● ACTIONS TO TAKE
**1)** For each statement about the passage on OS noise, answer yes or no according to whether it agrees with the passage, and quote the deciding words. (a) Catamount runs on nearly twenty-six thousand AMD Opteron cores. (b) The HPC community generally agrees on which interference characteristics matter to application performance. (c) Interference in commodity operating system environments can cost up to 25% in performance compared to specialized solutions.
**2)** Output the portion of the passage on OS noise starting with "Our goal is" and going on through "of the machine.".
**3)** In the passage on OS noise, on which system does the Catamount lightweight operating system run?

═════ EXCERPTED PASSAGE

Significance of OS Noise in HPC Applications
Operating system interference with parallel application performance is receiving a significant amount of attention in the high-performance computing (HPC) community. Custom lightweight operating systems from IBM and Cray allow applications to scale extremely well on several thousand to more than one hundred thousand processors. In contrast, studies have shown that interference in commodity operating system environments can lead to a 50% performance penalty compared to specialized solutions. Unfortunately, there is no general consensus as to the interference characteristics that are important to the performance of applications. These characteristics include the types of interference (e.g. CPU, network, cache), the frequency and duration of the noise, the scale at which noise becomes significant, and the impact of the balance of the system (e.g. relative processing and network performance).
Our goal is to build an infrastructure to synthetically generate a known quantity and type of noise in order to measure its performance impact on HPC applications. We are building this infrastructure into the Catamount lightweight operating system, which runs on nearly twenty-six thousand AMD Opteron cores on the Cray Red Storm system at Sandia National Laboratories. The extremely low noise profile of Catamount is ideal for creating an infrastructure to generate the noise signatures of many different HPC operating systems, such as Linux, so that the impact of noise can be properly analyzed and studied. Additionally, since Red Storm is a large-scale, highly balanced system, we can also explore the impact of system balance by using hardware-based mechanisms that degrade the compute and network performance of the machine.

══════════
═════ RECORDS SHOWN

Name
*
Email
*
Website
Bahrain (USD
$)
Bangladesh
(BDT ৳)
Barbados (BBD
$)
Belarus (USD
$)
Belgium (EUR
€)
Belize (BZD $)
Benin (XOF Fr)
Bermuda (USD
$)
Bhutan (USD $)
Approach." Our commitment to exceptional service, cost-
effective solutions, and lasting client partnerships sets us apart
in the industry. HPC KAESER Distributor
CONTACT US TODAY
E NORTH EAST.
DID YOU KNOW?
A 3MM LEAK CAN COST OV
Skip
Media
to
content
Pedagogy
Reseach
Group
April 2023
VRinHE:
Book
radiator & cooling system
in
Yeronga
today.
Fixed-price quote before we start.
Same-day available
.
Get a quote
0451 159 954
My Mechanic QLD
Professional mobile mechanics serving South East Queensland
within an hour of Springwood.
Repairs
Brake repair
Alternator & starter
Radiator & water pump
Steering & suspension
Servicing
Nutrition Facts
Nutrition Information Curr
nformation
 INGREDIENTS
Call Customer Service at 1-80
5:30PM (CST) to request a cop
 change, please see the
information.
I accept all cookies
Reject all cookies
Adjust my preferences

══════════
═════ RECORDS SHOWN

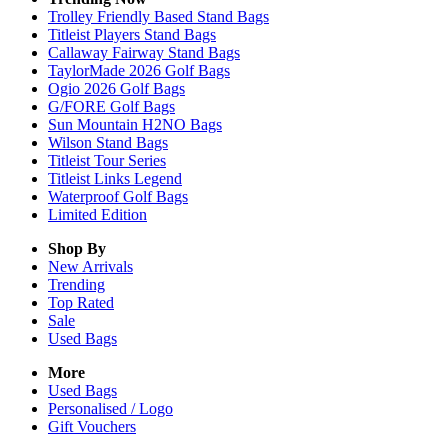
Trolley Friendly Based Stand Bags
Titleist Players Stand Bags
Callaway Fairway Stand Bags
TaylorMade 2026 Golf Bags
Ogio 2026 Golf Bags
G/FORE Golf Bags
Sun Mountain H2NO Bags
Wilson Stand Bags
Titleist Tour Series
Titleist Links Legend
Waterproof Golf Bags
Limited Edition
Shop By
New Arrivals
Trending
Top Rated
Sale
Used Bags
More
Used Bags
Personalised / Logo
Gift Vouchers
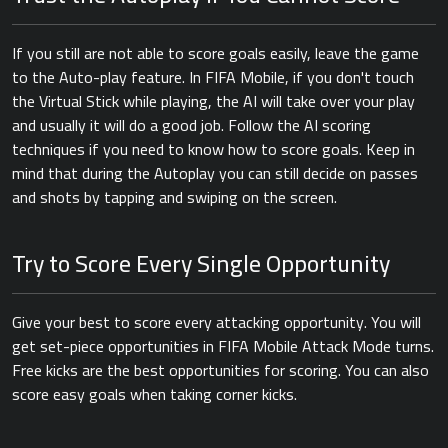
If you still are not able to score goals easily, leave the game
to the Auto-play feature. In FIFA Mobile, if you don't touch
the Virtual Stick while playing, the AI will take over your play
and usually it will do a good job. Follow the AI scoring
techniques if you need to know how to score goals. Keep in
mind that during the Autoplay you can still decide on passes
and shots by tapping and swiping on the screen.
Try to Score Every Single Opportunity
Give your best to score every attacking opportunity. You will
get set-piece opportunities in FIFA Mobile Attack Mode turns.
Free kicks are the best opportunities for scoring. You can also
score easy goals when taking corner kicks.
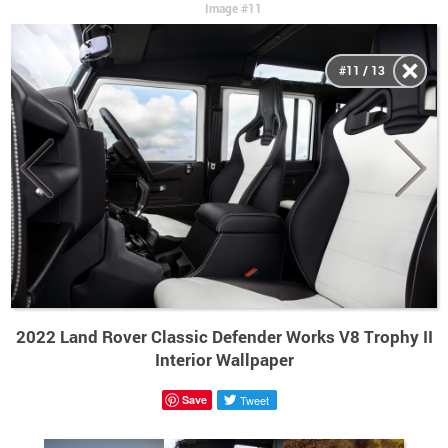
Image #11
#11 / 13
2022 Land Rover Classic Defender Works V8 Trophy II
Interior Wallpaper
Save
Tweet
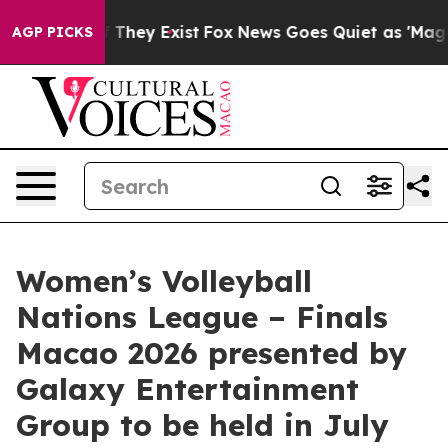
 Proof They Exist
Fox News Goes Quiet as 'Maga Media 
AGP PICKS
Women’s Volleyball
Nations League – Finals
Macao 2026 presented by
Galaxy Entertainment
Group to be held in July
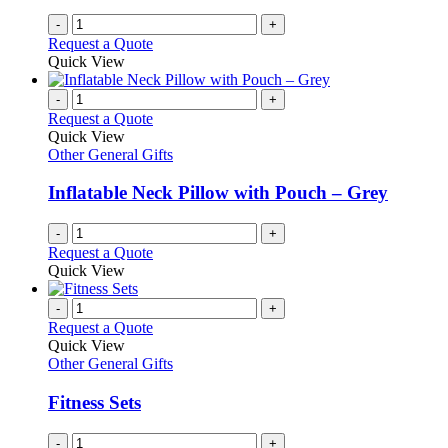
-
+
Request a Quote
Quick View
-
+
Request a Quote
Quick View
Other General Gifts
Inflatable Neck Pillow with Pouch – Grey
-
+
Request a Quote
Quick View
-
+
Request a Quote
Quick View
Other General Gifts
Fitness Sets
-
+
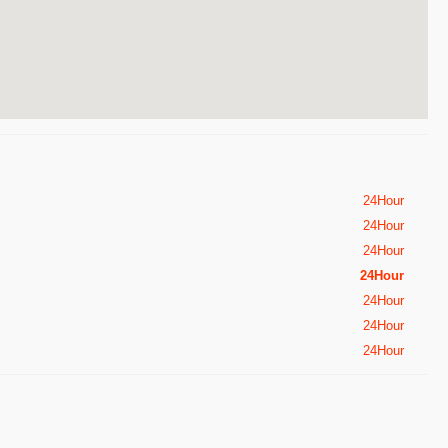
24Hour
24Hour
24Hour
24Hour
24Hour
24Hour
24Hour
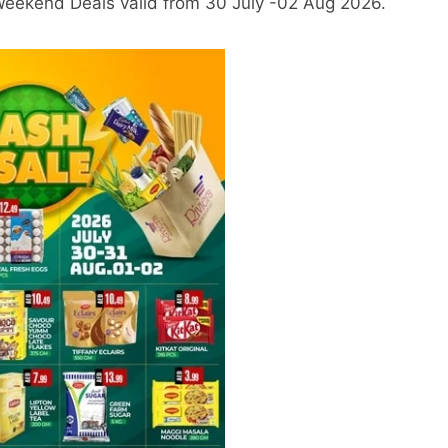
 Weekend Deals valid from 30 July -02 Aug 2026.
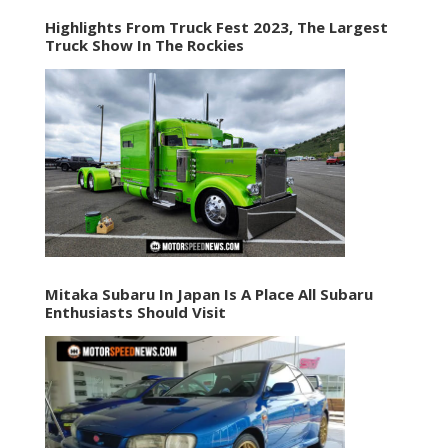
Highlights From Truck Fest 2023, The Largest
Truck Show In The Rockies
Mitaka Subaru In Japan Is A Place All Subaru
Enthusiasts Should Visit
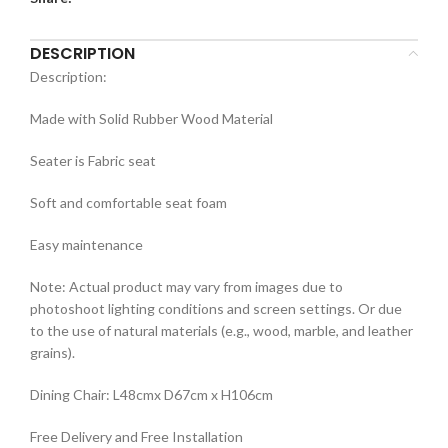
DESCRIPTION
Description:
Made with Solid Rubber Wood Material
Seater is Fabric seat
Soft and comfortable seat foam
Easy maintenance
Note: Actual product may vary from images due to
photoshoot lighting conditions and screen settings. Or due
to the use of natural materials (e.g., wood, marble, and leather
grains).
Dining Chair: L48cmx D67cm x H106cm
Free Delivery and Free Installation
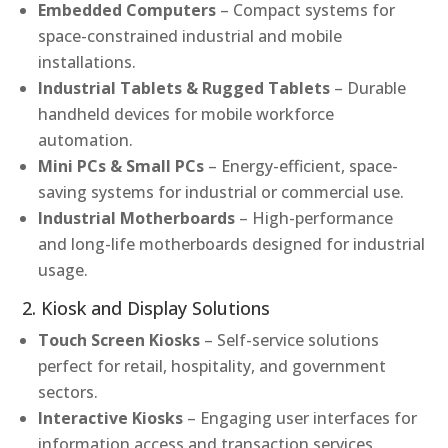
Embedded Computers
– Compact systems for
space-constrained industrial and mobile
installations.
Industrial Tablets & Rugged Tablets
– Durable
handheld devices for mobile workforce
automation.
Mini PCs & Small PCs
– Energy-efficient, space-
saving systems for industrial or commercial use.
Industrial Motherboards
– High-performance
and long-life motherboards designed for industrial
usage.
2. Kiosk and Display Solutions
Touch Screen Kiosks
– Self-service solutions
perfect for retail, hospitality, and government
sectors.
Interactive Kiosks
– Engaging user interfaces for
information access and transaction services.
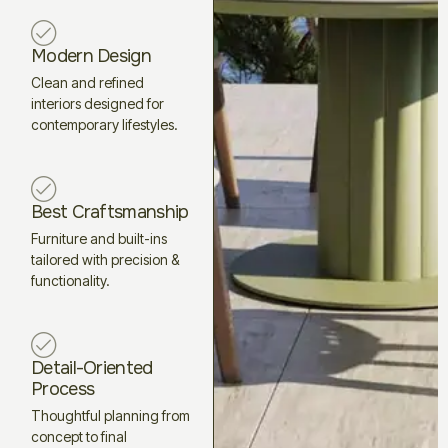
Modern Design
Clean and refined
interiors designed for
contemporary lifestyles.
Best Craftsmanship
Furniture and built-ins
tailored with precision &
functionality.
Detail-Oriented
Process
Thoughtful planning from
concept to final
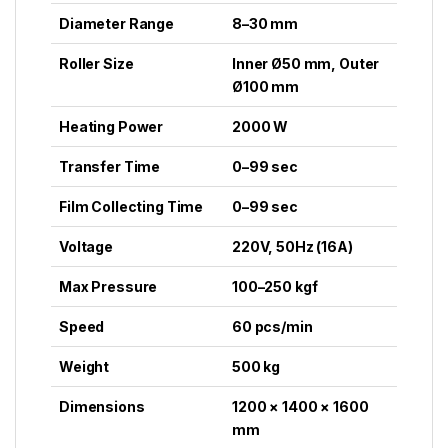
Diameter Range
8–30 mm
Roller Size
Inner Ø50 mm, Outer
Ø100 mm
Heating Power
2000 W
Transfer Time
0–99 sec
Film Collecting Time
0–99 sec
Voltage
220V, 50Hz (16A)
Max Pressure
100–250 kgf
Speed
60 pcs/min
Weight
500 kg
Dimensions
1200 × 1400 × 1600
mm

══════════

● RESPONSES IN ORDER
**1)**
(a) Yes: "runs on nearly twenty-six thousand AMD Opteron cores"
(b) No: "there is no general consensus as to the interference characteristics that are important to the performance of applications"
(c) No: "can lead to a 50% performance penalty compared to specialized solutions"

**2)**
Our goal is to build an infrastructure to synthetically generate a known quantity and type of noise in order to measure its performance impact on HPC applications. We are building this infrastructure into the Catamount lightweight operating system, which runs on nearly twenty-six thousand AMD Opteron cores on the Cray Red Storm system at Sandia National Laboratories. The extremely low noise profile of Catamount is ideal for creating an infrastructure to generate the noise signatures of many different HPC operating systems, such as Linux, so that the impact of noise can be properly analyzed and studied. Additionally, since Red Storm is a large-scale, highly balanced system, we can also explore the impact of system balance by using hardware-based mechanisms that degrade the compute and network performance of the machine.

**3)** The Cray Red Storm system at Sandia National Laboratories.